Rivages/Noir, 272 pages, 8 euros. On conseille également le reste de la série.
Naples, mars 1931, l’hiver touche à sa fin mais un vent glacial souffle sur la ville. Au théâtre Royal San Carlo, lors de la représentation de Cavalleria Rusticana de Mascagni et Paillasse de Leoncavallo, le grand ténor Arnaldo Vezzi, ami de Mussolini, est retrouvé égorgé dans sa loge. L’enquête est menée par le commissaire Ricciardi, bel homme étrange, silencieux et peu sociable. Il est issu de l’aristocratie italienne ; il aurait pu vivre de ses rentes mais a préféré étudier le droit et rentrer dans la police, il n’a pas d’autre ambition que sa volonté de rétablir la justice. Il a une particularité, qu’il vit comme une malédiction : il voit et entend les dernières pensées des individus morts violemment. Il est accompagné, pour toutes ses enquêtes, de son fidèle adjoint le brigadier Raffaele Maione, un homme honnête et dévoué.
Naples, une ville
L’hiver du commissaire Ricciardi est le premier roman d’une longue série. Maurizio de Giovanni décline les enquêtes policières au fil des saisons et des fêtes religieuses.
Ce qui fait la particularité de ces romans est que toutes les intrigues se passent à Naples, c’est elle la véritable héroïne des œuvres, « elle est la ville rassasiée et la ville affamée, la ville des fêtes et celle du désespoir ». Elle est la ville en mouvement, bouillonnante, où courent les « scugnizzi » (terme désignant les gamins pauvres de Naples) dans le dédale des rues sombres et insalubres des quartiers populaires, mais aussi celle de la grande bourgeoisie qui vit sur les hauteurs de la ville, qui organise des réceptions luxueuses, qui fréquente les dignitaires au pouvoir, qui s’accommode parfaitement de l’arrivée au sommet de l’État des fascistes. Naples est la ville de la fracture sociale qui a pour frontière la rue Toledo.
Une société sous tension
L’ambiance est pesante, les corps souffrent des conditions météo, l’hiver est glacial, l’été étouffant, le printemps pluvieux, les plus pauvres souffrent de la faim, de la misère, des restrictions alimentaires, les plus riches de leur avidité, de leur orgueil. Le temps passe et les lecteurEs voient se mettre en place les lois fascistes, les opposants politiques sont surveillés, arrêtés, torturés. Personne n’est au repos. Le seul personnage qui permet une bouffée d’oxygène est, paradoxalement, le médecin légiste : il est du côté de la vie, il ne se résigne pas à vivre sous régime dictatorial, il se montre ouvertement antifasciste.

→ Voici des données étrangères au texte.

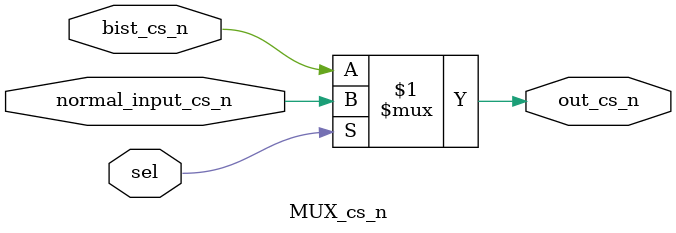
<source format=v>
module MUX_cs_n(
    normal_input_cs_n,
    bist_cs_n,
    sel,
    out_cs_n
);

input normal_input_cs_n;
input bist_cs_n;
input sel;
output out_cs_n;

assign out_cs_n = (sel)? normal_input_cs_n:bist_cs_n;

endmodule

</source>
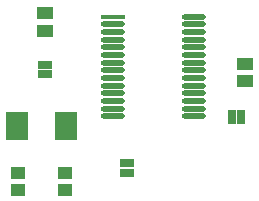
<source format=gtp>
G04*
G04 #@! TF.GenerationSoftware,Altium Limited,Altium Designer,23.7.1 (13)*
G04*
G04 Layer_Color=8421504*
%FSLAX25Y25*%
%MOIN*%
G70*
G04*
G04 #@! TF.SameCoordinates,2AD03240-4C21-4CDD-82D0-605F0999EC7E*
G04*
G04*
G04 #@! TF.FilePolarity,Positive*
G04*
G01*
G75*
%ADD14R,0.08082X0.01791*%
G04:AMPARAMS|DCode=15|XSize=80.82mil|YSize=17.91mil|CornerRadius=8.96mil|HoleSize=0mil|Usage=FLASHONLY|Rotation=0.000|XOffset=0mil|YOffset=0mil|HoleType=Round|Shape=RoundedRectangle|*
%AMROUNDEDRECTD15*
21,1,0.08082,0.00000,0,0,0.0*
21,1,0.06291,0.01791,0,0,0.0*
1,1,0.01791,0.03146,0.00000*
1,1,0.01791,-0.03146,0.00000*
1,1,0.01791,-0.03146,0.00000*
1,1,0.01791,0.03146,0.00000*
%
%ADD15ROUNDEDRECTD15*%
%ADD16R,0.02500X0.05000*%
%ADD17R,0.05315X0.03937*%
%ADD18R,0.07480X0.09449*%
%ADD19R,0.05151X0.03960*%
%ADD20R,0.05000X0.02500*%
D14*
X45570Y79626D02*
D03*
D15*
Y77067D02*
D03*
Y74508D02*
D03*
Y71949D02*
D03*
Y69390D02*
D03*
Y66831D02*
D03*
Y64272D02*
D03*
Y61713D02*
D03*
Y59153D02*
D03*
Y56594D02*
D03*
Y54035D02*
D03*
Y51476D02*
D03*
Y48917D02*
D03*
Y46358D02*
D03*
X72540D02*
D03*
Y48917D02*
D03*
Y51476D02*
D03*
Y54035D02*
D03*
Y56594D02*
D03*
Y59153D02*
D03*
Y61713D02*
D03*
Y64272D02*
D03*
Y66831D02*
D03*
Y69390D02*
D03*
Y71949D02*
D03*
Y74508D02*
D03*
Y77067D02*
D03*
Y79626D02*
D03*
D16*
X85014Y46260D02*
D03*
X88214D02*
D03*
D17*
X22638Y80709D02*
D03*
Y74803D02*
D03*
X89567Y63976D02*
D03*
Y58071D02*
D03*
D18*
X29724Y43307D02*
D03*
X13583D02*
D03*
D19*
X13779Y27465D02*
D03*
Y21747D02*
D03*
X29528Y27466D02*
D03*
Y21747D02*
D03*
D20*
X50197Y30759D02*
D03*
Y27559D02*
D03*
X22638Y60408D02*
D03*
Y63608D02*
D03*
M02*

</source>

L’auteur dépeint une société violente, sous tension, dans laquelle il y a cependant quelques personnages qui ne sont pas des super héros mais qui dans leur vie quotidienne essayent de résister comme ils le peuvent.

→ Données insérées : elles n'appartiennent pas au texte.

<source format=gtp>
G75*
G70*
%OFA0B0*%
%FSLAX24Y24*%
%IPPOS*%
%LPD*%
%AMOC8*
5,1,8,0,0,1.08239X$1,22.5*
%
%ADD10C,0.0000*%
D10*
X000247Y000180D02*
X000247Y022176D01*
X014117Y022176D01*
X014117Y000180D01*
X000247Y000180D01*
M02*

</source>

Maurizio de Giovanni donne envie aux lecteurEs d’utiliser ses livres comme des guides touristiques et de partir à la découverte de Naples, d’aller vérifier si le quartier espagnol ressemble bien à la description qui en est faite, de s’attabler au café Gambrinus en dégustant une sfogliagelle, spécialité napolitaine et pâtisserie préférée du commissaire Ricciardi.